Hi All,
Sorry - I'd thought I'd already subscribed to this list, but
apparently not - until now.
The need for a mereotopologically-sound, neuroanatomical ontology is
quite pressing across the community of neuroscientists involved in
neuroinformatics projects most of which include a neuroimaging
component. Generally there is only one thing neuroscientists are
interested in when analyzing images at whatever resolution from the
macromolecular (EM) on up to the macroscopic - i.e., identifying
biologically relevant shapes. In order for these shapes to have any
meaning in a context where one attempts to pool data and perform
relevant data reduction operations, the shapes must exist within a
shared coordinate space of some sort.

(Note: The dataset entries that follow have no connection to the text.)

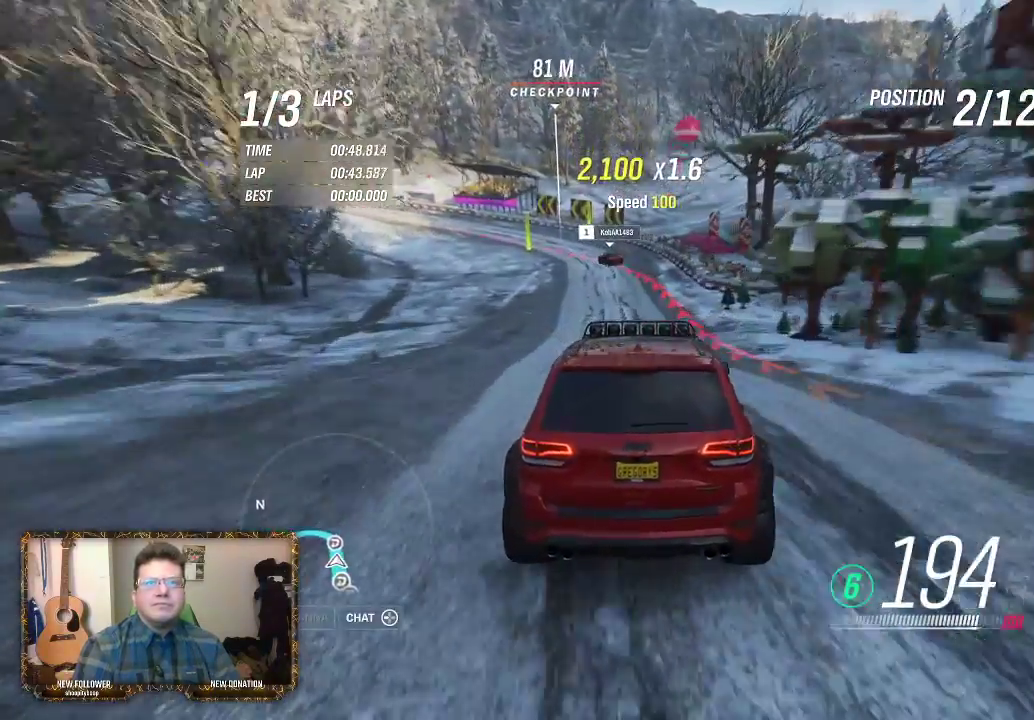
{"buttons": ["L2"], "left_stick": "left", "right_stick": "center", "events": [[150, "L2", "down"], [150, "R2", "up"], [450, "left_stick", "left"]]}
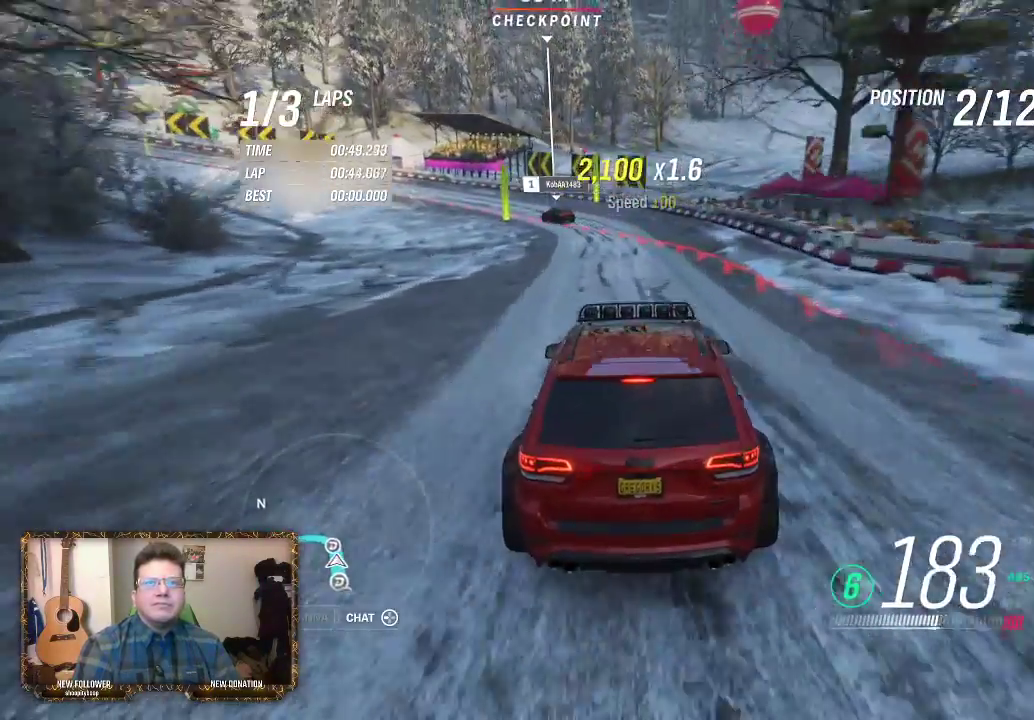
{"buttons": ["L2"], "left_stick": "left", "right_stick": "center", "events": []}
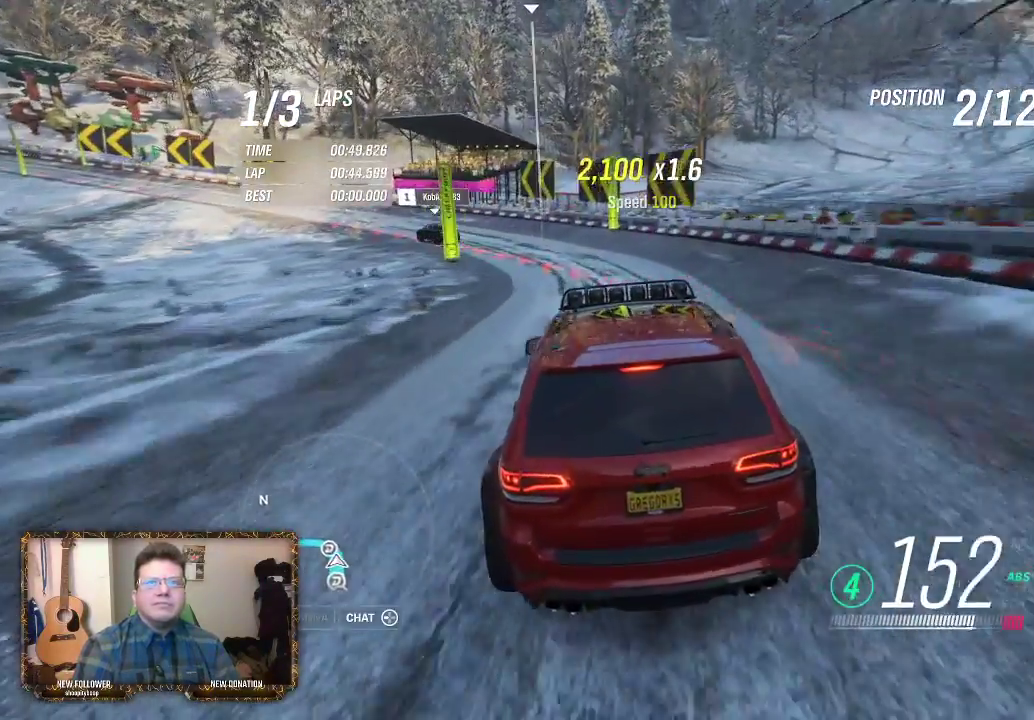
{"buttons": [], "left_stick": "left", "right_stick": "center", "events": [[417, "L2", "up"]]}
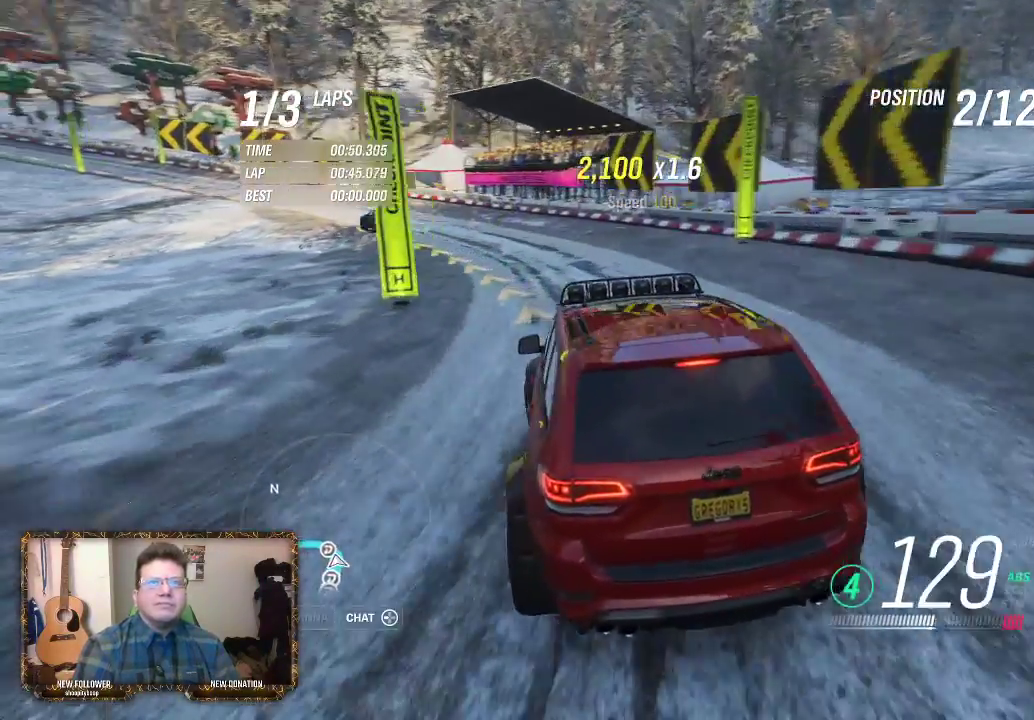
{"buttons": ["R2"], "left_stick": "up-right", "right_stick": "center", "events": [[100, "R2", "down"], [450, "left_stick", "up-right"]]}
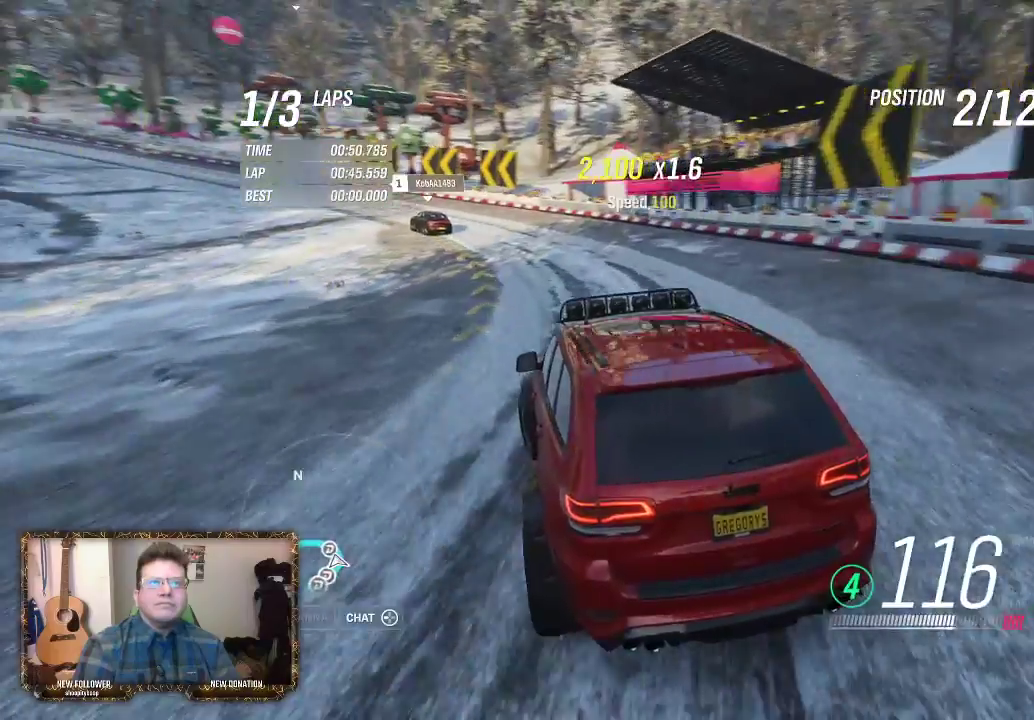
{"buttons": ["R2"], "left_stick": "up-left", "right_stick": "center", "events": [[117, "left_stick", "up"], [250, "left_stick", "center"], [383, "left_stick", "up-left"]]}
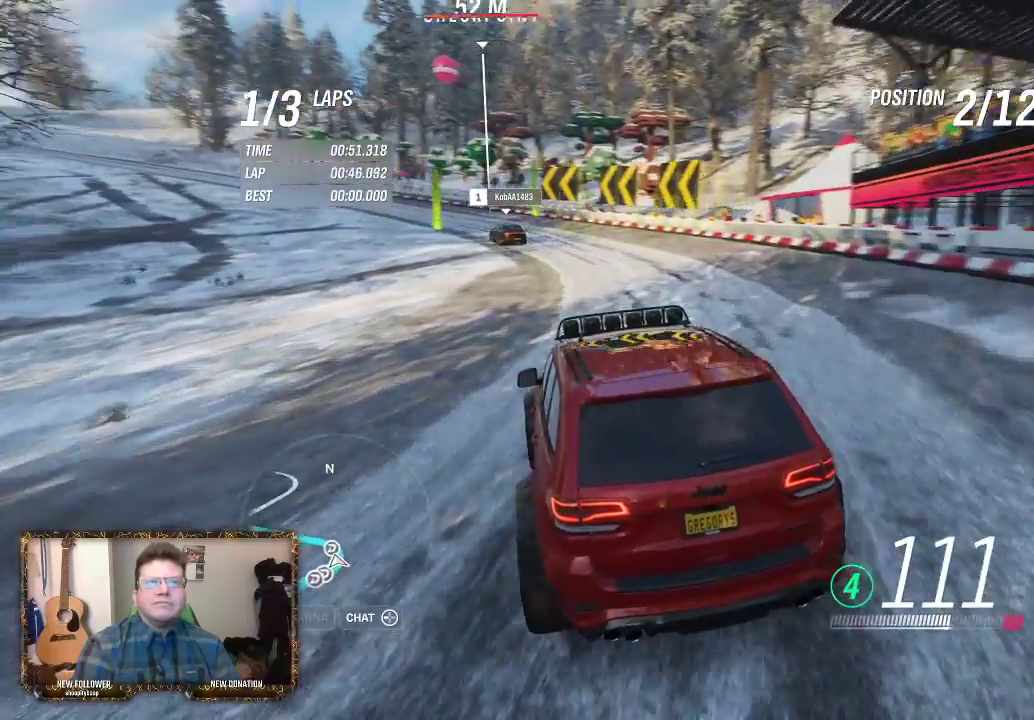
{"buttons": ["R2"], "left_stick": "left", "right_stick": "center", "events": [[17, "left_stick", "right"], [217, "left_stick", "up"], [317, "left_stick", "left"]]}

For instance, if two separate
labs are examining the change in the size of the Substantia Nigra
during the course of Parkinsonian neurodegeneration, in order for
them to compare their observations, they require several data
integration/semantic frameworks:
- a shared neuroanatomical terminology
- a shared coordinate space (to place the shapes from their images
in a comparable coordinate framework)
- a shared, well-founded anatomical ontology which encapsulates
mereotopological knowledge about shapes in - at least - 3D space.
Other knowledge resources can be helpful in supplementing this array
of tools, but, generally, these are the absolute minimum.
[NOTE: the Wikipedia has a moderately clear definition of
mereotopology (http://en.wikipedia.org/wiki/Mereotopology).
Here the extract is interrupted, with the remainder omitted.